Did you know that Wal-mart employees have to sing a pro-Wal-mart chant every morning before their shift. They even spell out W-A-L-M-A-R-T with their bodies like you do when you sing, "YMCA". It's meant to boost morale, teamwork, and company loyalty. Just like saying a pledge of allegiance before school or singing a national anthem before a sporting event. It's indoctrinating.

It must come as a great shock to people when they get the brunt of someone's rage while they are working. I'm sure that you have to feel some smugness towards the person attacking you and I'm sure you have to explain away their rage as their problem and not yours. It's a shame that rage has become so centralized. It's okay when we feel it, but it's a sign of insanity when others show it.

I am thinking about all of this when I am on the bike. Even when it's not on and I am just sitting on it. Riding around a town full of little corporate countries filled with little loyal solidiers that won't help me fuck over their country. Not that they even know how is behind the curtain or who is pulling the strings. Even if I wanted to fuck them over, I can't find them amid all the smoke and mirrors. They are invisible. And on this bike, I feel just as invisible as they are.

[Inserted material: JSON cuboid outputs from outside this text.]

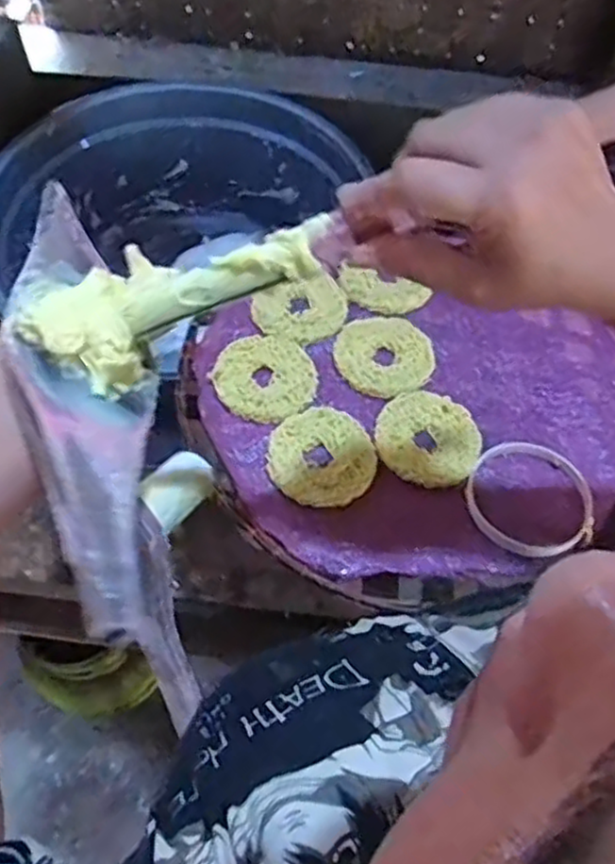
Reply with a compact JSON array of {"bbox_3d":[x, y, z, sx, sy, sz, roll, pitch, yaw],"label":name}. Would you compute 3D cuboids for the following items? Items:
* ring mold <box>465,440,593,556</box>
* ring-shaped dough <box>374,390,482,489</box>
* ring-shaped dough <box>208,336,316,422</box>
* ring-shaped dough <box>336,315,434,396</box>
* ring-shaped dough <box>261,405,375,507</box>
[{"bbox_3d":[0.162,0.049,0.523,0.093,0.010,0.085,1,58,-2],"label":"ring mold"},{"bbox_3d":[0.092,0.004,0.552,0.078,0.006,0.079,1,58,-2],"label":"ring-shaped dough"},{"bbox_3d":[-0.034,-0.045,0.576,0.079,0.008,0.081,1,58,-2],"label":"ring-shaped dough"},{"bbox_3d":[0.063,-0.063,0.593,0.079,0.004,0.077,-4,59,-6],"label":"ring-shaped dough"},{"bbox_3d":[0.010,0.018,0.538,0.078,0.007,0.078,-4,59,-6],"label":"ring-shaped dough"}]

The only reason we care about what corporate countries want is because we have a new boogie man and his name is Credit. He is the newest and most effective method of legal racism, bigotry, sexism and facism. We do what we are told because the fear of bad credit is so strong that most of us dare not speak of it for fear that we would jinx ourselves. We aspire for better credit because we are told too. We are told to find ways to make our credit better. They have even given us a credit score to identify us. We are no longer names we are a score between 450 and 850. The higher the number, the better the treatment you will recieve from your king.

We fear bad credit because we know we can be told "no" to housing, food, travel, "inclusion" and "the pursuit of happiness"(as it pertains to purchasing power). We do what we are told because we don't want to incur the wraith of the king's royal brut squad - the collection agency. It's as if they were going to come to our door, like the mafia, and shoot us for being late on a gambling debt. The fear is that ingrained in us. And from the back of this bike all I see is a way out.

Fuck them. I have my bike. I have a volcano. I have music. I have memory and I have dreams that are not owned by the system. I can find a place.

"Go confidently in the direction of your dreams. Live the life you have imagined." so sayeth a former perch-er in a time a long, long ago.

The bike speaks of freedom from every 'put' noise coming from it's engine.